When you copy the entries, keep every word exactly as it stands.
※
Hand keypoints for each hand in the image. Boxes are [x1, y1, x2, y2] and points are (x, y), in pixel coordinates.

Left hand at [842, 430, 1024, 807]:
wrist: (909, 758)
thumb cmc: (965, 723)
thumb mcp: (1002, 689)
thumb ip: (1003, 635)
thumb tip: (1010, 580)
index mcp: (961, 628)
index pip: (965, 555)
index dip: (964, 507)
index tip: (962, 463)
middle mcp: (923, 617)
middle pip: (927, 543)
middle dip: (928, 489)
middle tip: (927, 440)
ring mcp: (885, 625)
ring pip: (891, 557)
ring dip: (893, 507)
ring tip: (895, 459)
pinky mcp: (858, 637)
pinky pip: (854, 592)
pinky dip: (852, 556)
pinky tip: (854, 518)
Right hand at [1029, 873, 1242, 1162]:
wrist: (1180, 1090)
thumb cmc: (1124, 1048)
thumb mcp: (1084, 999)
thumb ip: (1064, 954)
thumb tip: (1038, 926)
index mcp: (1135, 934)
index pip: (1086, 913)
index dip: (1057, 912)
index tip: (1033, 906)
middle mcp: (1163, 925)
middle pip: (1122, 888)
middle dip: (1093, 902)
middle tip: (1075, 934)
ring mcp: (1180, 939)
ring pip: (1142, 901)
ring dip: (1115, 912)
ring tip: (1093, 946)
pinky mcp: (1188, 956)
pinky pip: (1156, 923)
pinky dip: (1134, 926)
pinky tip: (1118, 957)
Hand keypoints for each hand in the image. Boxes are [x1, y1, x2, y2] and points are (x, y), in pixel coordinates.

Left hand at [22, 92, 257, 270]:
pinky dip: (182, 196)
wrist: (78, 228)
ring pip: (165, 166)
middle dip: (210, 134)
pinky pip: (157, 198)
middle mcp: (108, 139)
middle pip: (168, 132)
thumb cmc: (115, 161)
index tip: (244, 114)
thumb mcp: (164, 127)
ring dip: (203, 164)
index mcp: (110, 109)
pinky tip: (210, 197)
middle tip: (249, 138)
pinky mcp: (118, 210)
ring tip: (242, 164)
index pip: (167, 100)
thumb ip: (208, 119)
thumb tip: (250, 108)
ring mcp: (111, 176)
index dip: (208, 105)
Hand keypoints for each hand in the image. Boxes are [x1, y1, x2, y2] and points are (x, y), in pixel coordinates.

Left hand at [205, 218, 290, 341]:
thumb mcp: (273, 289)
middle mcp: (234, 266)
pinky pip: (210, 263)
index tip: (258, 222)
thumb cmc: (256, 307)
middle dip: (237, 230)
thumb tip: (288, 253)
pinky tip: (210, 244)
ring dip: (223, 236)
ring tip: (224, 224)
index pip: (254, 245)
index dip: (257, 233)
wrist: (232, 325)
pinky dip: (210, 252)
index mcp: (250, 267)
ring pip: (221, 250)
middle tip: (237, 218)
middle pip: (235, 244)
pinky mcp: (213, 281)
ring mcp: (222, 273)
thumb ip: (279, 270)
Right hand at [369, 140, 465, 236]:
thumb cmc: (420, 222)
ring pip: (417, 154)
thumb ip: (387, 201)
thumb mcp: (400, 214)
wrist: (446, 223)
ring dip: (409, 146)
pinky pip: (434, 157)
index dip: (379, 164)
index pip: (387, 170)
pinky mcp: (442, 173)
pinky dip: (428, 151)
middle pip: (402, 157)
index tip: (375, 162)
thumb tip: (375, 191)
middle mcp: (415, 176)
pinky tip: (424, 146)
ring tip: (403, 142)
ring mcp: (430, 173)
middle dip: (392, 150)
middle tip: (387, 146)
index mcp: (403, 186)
※
SOLUTION:
Hand keypoints for each hand in the image. Boxes are [x1, y1, x2, y2] and points are (x, y), in pixel coordinates.

Left hand at [842, 430, 1024, 807]:
wrist: (909, 758)
thumb cmc: (965, 723)
thumb mcp: (1002, 689)
thumb ip: (1003, 635)
thumb tip: (1010, 580)
index mcp: (961, 628)
index pip: (965, 555)
index dip: (964, 507)
index tip: (962, 463)
middle mcp: (923, 617)
middle pip: (927, 543)
middle dip: (928, 489)
middle tip: (927, 440)
ring mcp: (885, 625)
ring pip: (891, 557)
ring dip: (893, 507)
ring tip: (895, 459)
pinky mcp: (858, 637)
pinky pip: (854, 592)
pinky dip: (852, 556)
pinky tip: (854, 518)
Right hand at [1029, 873, 1242, 1162]:
wrist: (1180, 1090)
thumb cmc: (1124, 1048)
thumb mcp: (1084, 999)
thumb ip: (1064, 954)
thumb tip: (1038, 926)
index mcp: (1135, 934)
index pip: (1086, 913)
index dip: (1057, 912)
index tip: (1033, 906)
middle mcp: (1163, 925)
middle pip: (1122, 888)
middle dip: (1093, 902)
middle tip: (1075, 934)
ring mcp: (1180, 939)
ring pip: (1142, 901)
ring dip: (1115, 912)
ring tip: (1093, 946)
pinky mcp: (1188, 956)
pinky pip: (1156, 923)
pinky dip: (1134, 926)
pinky tip: (1118, 957)
Hand keypoints for each hand in the image. Boxes are [x1, y1, x2, y2] and points are (x, y), in pixel coordinates.

Left hand at [22, 92, 257, 270]:
pinky dip: (182, 196)
wrist: (78, 228)
ring pip: (165, 166)
middle dip: (210, 134)
pinky pip: (157, 198)
middle mcp: (108, 139)
middle pip: (168, 132)
thumb cmc: (115, 161)
index tip: (244, 114)
thumb mcp: (164, 127)
ring dip: (203, 164)
index mcp: (110, 109)
pinky tip: (210, 197)
middle tip: (249, 138)
pinky mcp: (118, 210)
ring tip: (242, 164)
index pip: (167, 100)
thumb ip: (208, 119)
thumb tip: (250, 108)
ring mcp: (111, 176)
index dip: (208, 105)
Hand keypoints for each hand in the image. Boxes are [x1, y1, x2, y2] and points are (x, y), in pixel coordinates.

Left hand at [205, 218, 290, 341]:
thumb mcp: (273, 289)
middle mcp: (234, 266)
pinky pip: (210, 263)
index tip: (258, 222)
thumb cmc: (256, 307)
middle dip: (237, 230)
thumb tip: (288, 253)
pinky tip: (210, 244)
ring dip: (223, 236)
ring tip: (224, 224)
index pip: (254, 245)
index dip: (257, 233)
wrist: (232, 325)
pinky dip: (210, 252)
index mcp: (250, 267)
ring pip: (221, 250)
middle tip: (237, 218)
middle pip: (235, 244)
pinky mcp: (213, 281)
ring mcp: (222, 273)
thumb ip: (279, 270)
Right hand at [369, 140, 465, 236]:
thumb cmc: (420, 222)
ring pip: (417, 154)
thumb ip: (387, 201)
thumb mcp: (400, 214)
wrist: (446, 223)
ring dip: (409, 146)
pinky pip: (434, 157)
index dip: (379, 164)
index pip: (387, 170)
pinky mcp: (442, 173)
pinky dip: (428, 151)
middle pip: (402, 157)
index tip: (375, 162)
thumb tip: (375, 191)
middle mcp: (415, 176)
pinky tip: (424, 146)
ring tip: (403, 142)
ring mcp: (430, 173)
middle dip: (392, 150)
middle tip: (387, 146)
index mcp: (403, 186)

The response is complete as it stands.